Base Readers

The logic for downloading data from the web is implemented in the base classes that are documented here. The base classes are not intended to be used directly but rather to be subclassed by the specific readers which implement the logic to parse the data.

The BaseRequestsReader is a wrapper around the requests library and is used by scrapers that do not require JavaScript to be executed. The BaseSeleniumReader is a wrapper around the selenium library and is used by scrapers that require JavaScript to be executed.

class soccerdata._common.BaseRequestsReader(leagues=None, proxy=None, no_cache=False, no_store=False, data_dir=PosixPath('/home/docs/soccerdata/data'))

Base class for readers that use the Python requests module.

Parameters:
  • leagues (str | list[str] | None)

  • proxy (str | dict[str, str] | list[dict[str, str]] | Callable[[], dict[str, str]] | None)

  • no_cache (bool)

  • no_store (bool)

  • data_dir (Path)

classmethod available_leagues()

Return a list of league IDs available for this source.

Return type:

list[str]

get(url, filepath=None, max_age=None, no_cache=False, var=None)

Load data from url.

By default, the source of url is downloaded and saved to filepath. If filepath exists, the url is not visited and the cached data is returned.

Parameters:
  • url (str) – URL to download.

  • filepath (Path, optional) – Path to save downloaded file. If None, downloaded data is not cached.
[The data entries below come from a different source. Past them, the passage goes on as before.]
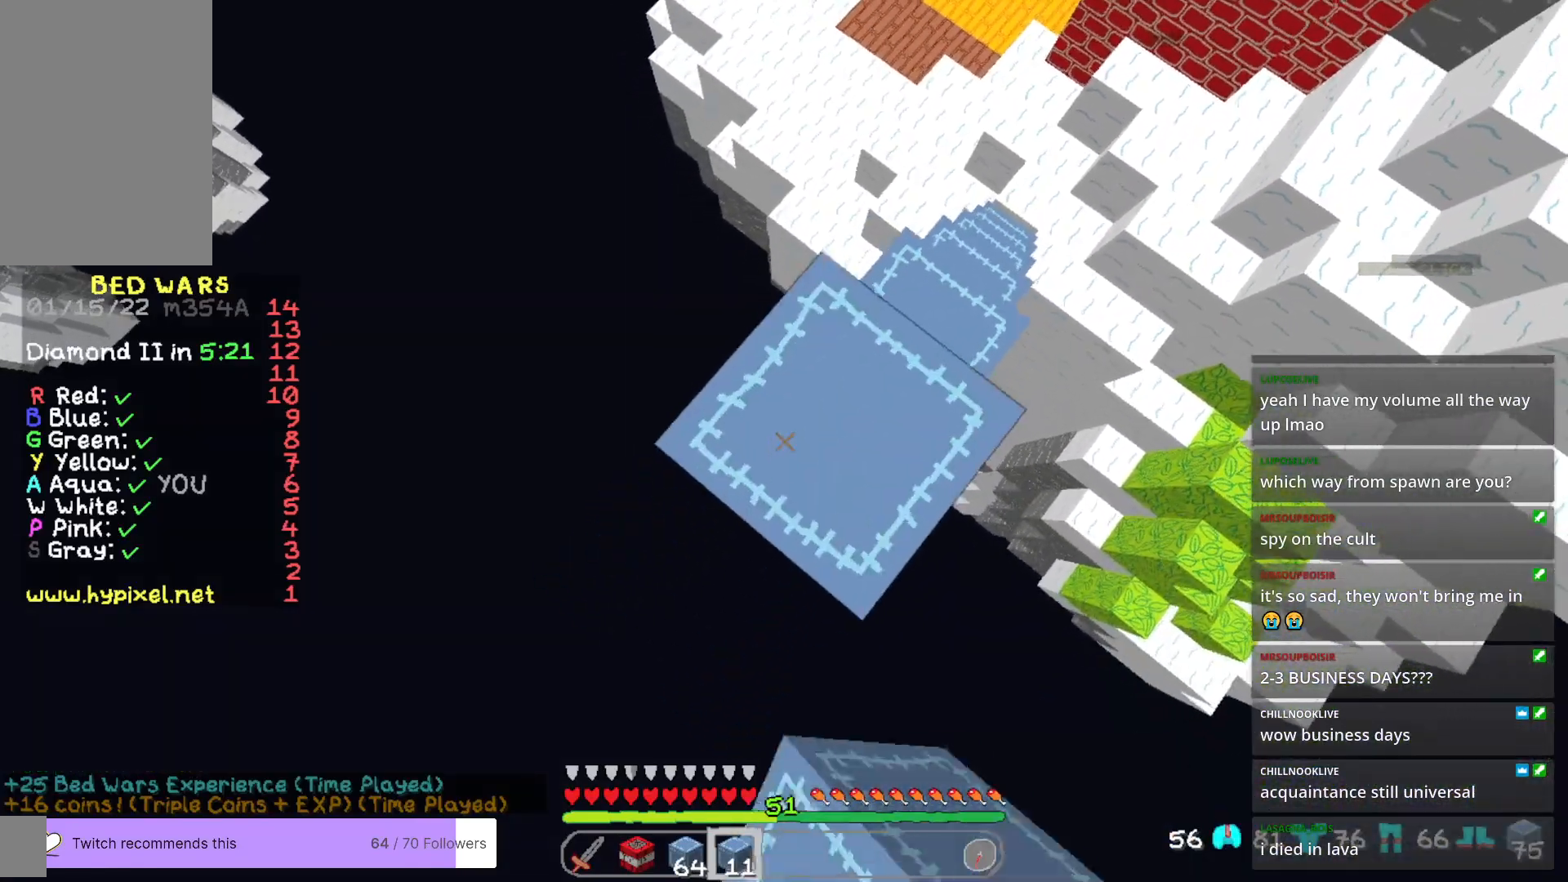
{"keys": ["a", "s"], "mouse": ["right"], "events": []}
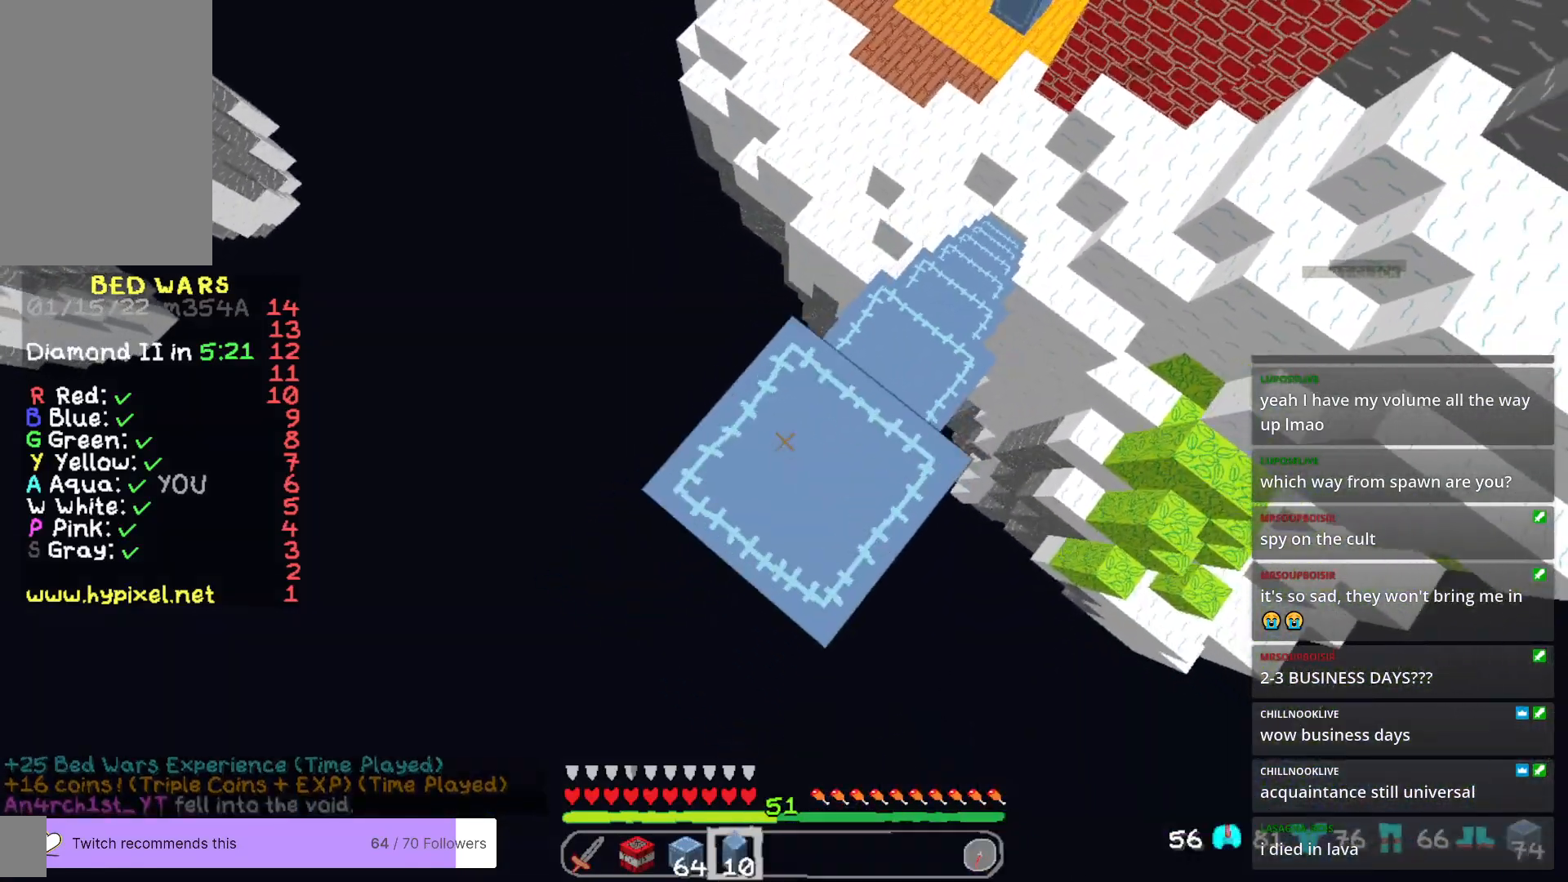
{"keys": ["a", "s"], "mouse": ["right"], "events": []}
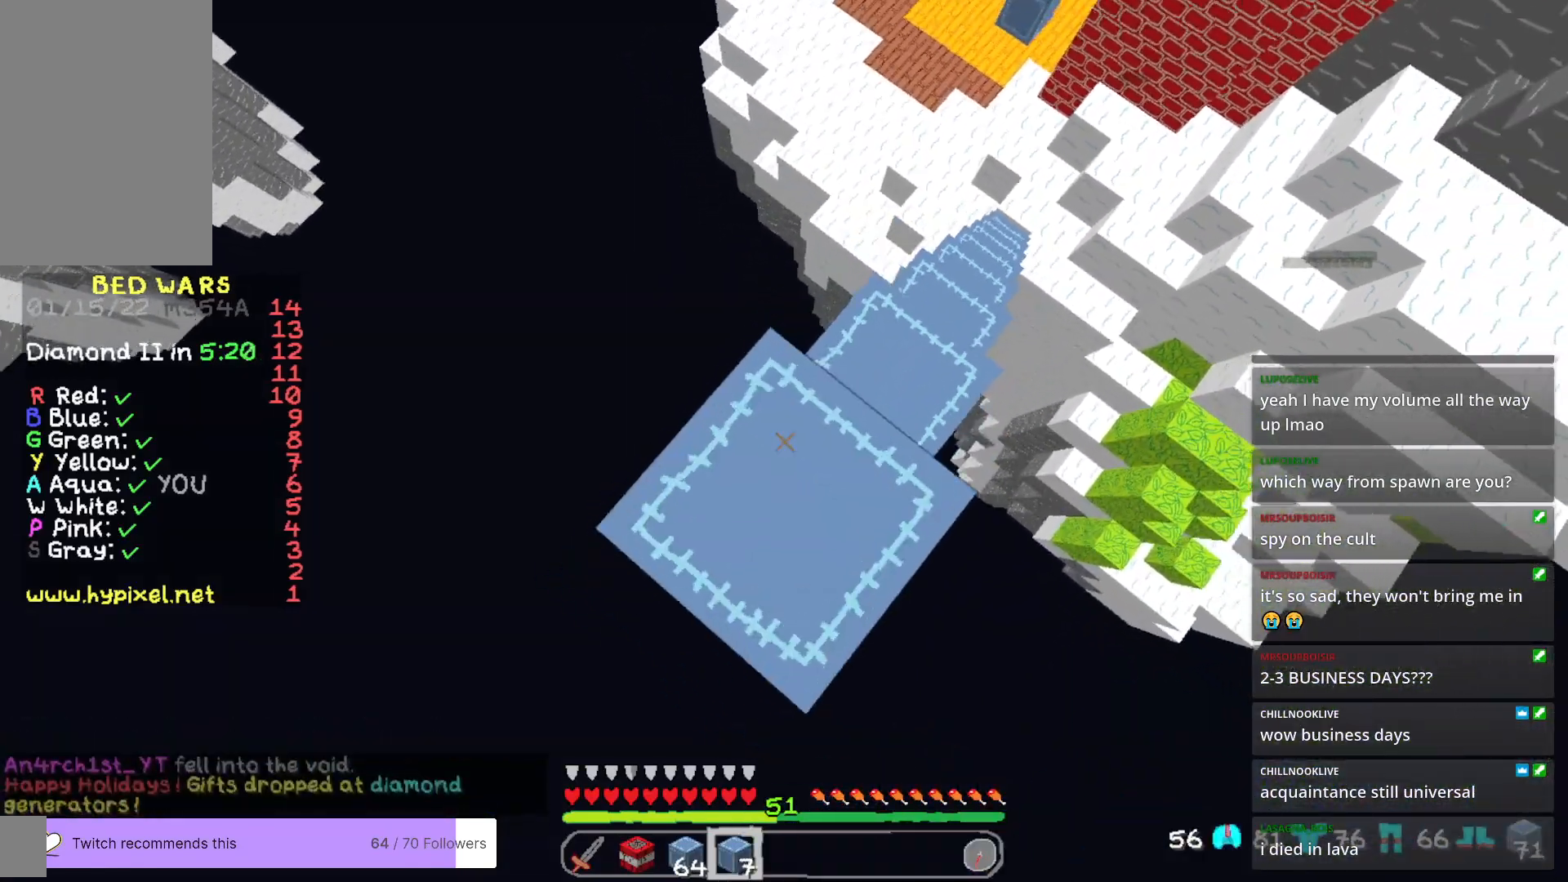
{"keys": ["a", "s"], "mouse": ["right"], "events": [[367, "mouse_right", "up"], [400, "mouse_right", "down"]]}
  • max_age (int for age in days, or timedelta object) – The max. age of locally cached file before re-download.

  • no_cache (bool) – If True, will not use cached data. Overrides the class property.

  • var (str or list of str, optional) – Return a JavaScript variable instead of the page source.

Raises:

TypeError – If max_age is not an integer or timedelta object.

Returns:

File-like object of downloaded data.

Return type:

io.BufferedIOBase

property leagues: list[str]

Return a list of selected leagues.

property seasons: list[str]

Return a list of selected seasons.

class soccerdata._common.BaseSeleniumReader(leagues=None, proxy=None, no_cache=False, no_store=False, data_dir=PosixPath('/home/docs/soccerdata/data'), path_to_browser=None, headless=True)

Base class for readers that use Selenium.

Parameters:
  • leagues (str | list[str] | None)

  • proxy (str | dict[str, str] | list[dict[str, str]] | Callable[[], dict[str, str]] | None)

  • no_cache (bool)

  • no_store (bool)

  • data_dir (Path)

  • path_to_browser (Path | None)

  • headless (bool)

classmethod available_leagues()

Return a list of league IDs available for this source.

Return type:

list[str]

get(url, filepath=None, max_age=None, no_cache=False, var=None)

Load data from url.

By default, the source of url is downloaded and saved to filepath. If filepath exists, the url is not visited and the cached data is returned.

Parameters:
  • url (str) – URL to download.

  • filepath (Path, optional) – Path to save downloaded file. If None, downloaded data is not cached.

  • max_age (int for age in days, or timedelta object) – The max. age of locally cached file before re-download.

  • no_cache (bool) – If True, will not use cached data. Overrides the class property.

  • var (str or list of str, optional) – Return a JavaScript variable instead of the page source.

Raises:

TypeError – If max_age is not an integer or timedelta object.

Returns:

File-like object of downloaded data.

Return type:

io.BufferedIOBase

property leagues: list[str]

Return a list of selected leagues.

property seasons: list[str]

Return a list of selected seasons.